The project report goes on for paragraphs enumerating the hardships, from skin rashes to headaches, and is fairly blunt for an official document:
Working inside Sealab was no picnic either. Crowded conditions in the entrance area presented probably the most vexatious problems. The entrance area was a bottleneck in a very literal sense. Men crowded around in bulky and uncomfortable gear waiting to get into the water. There was almost no place to stow gear out of the way. The habitat sat unevenly on the bottom, with a list of six degrees in two directions. As a result, drawers would slide open or shut, objects would fall off counters, and men would walk up or down hill while leaning sideways. Long hours of careful preparation were required to put a man in the water, and the work schedule was constantly interrupted, delayed, and revised by emergencies or necessities.
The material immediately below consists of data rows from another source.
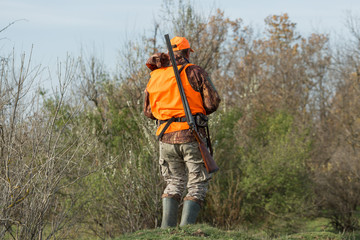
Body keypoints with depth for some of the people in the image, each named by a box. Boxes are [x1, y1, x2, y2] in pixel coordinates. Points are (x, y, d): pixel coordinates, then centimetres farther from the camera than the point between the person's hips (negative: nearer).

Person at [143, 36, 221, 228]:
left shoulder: (155, 78, 10)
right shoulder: (194, 72, -2)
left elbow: (148, 112, 17)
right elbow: (213, 102, -6)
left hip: (166, 138, 4)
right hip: (191, 136, -4)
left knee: (174, 182, 18)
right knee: (197, 184, 4)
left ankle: (167, 227, 6)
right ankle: (185, 229, -9)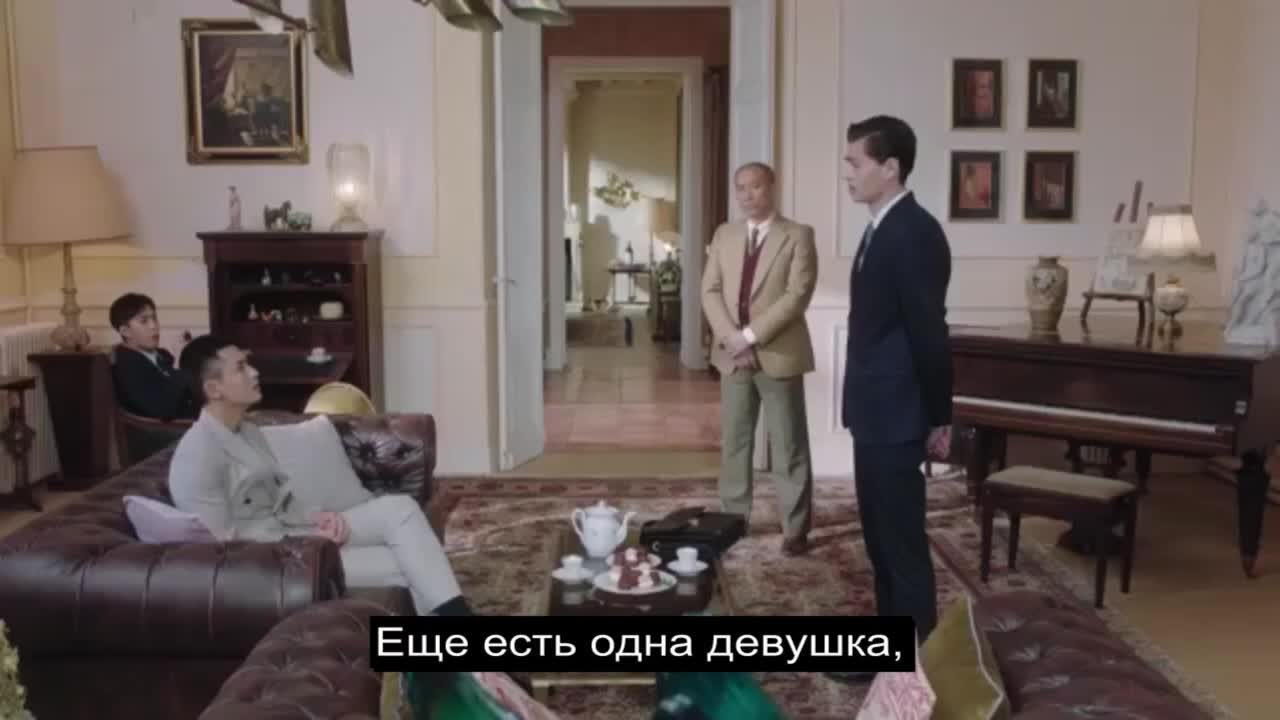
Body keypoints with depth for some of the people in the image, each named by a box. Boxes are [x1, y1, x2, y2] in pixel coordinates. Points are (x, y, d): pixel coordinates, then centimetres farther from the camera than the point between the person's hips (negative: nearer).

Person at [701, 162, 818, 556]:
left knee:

Work time far exceeded an eight-hour day. Communications with topside and within the capsule were difficult at best, due to the problems of understanding helium speech, and aggravated by constant background noise which rose to a level rendering verbal communication nearly impossible when the Arawak pumps were running. Work involving writing was made difficult by lack of privacy and the fact that writing surfaces were not level and extremely limited in space.
And yet, like the early astronauts, the SEALAB crews suffered the indignities willingly, because they believed they were doing something historic in exploring the deep ocean frontier. The project scientists wrote: “The sentiment behind this high motivation was probably best expressed by one of the divers on Team 1 who, upon being congratulated, responded, “Hell, I’m no hero, 10,000 other Navy divers would have given their right arm to have been in Sealab.”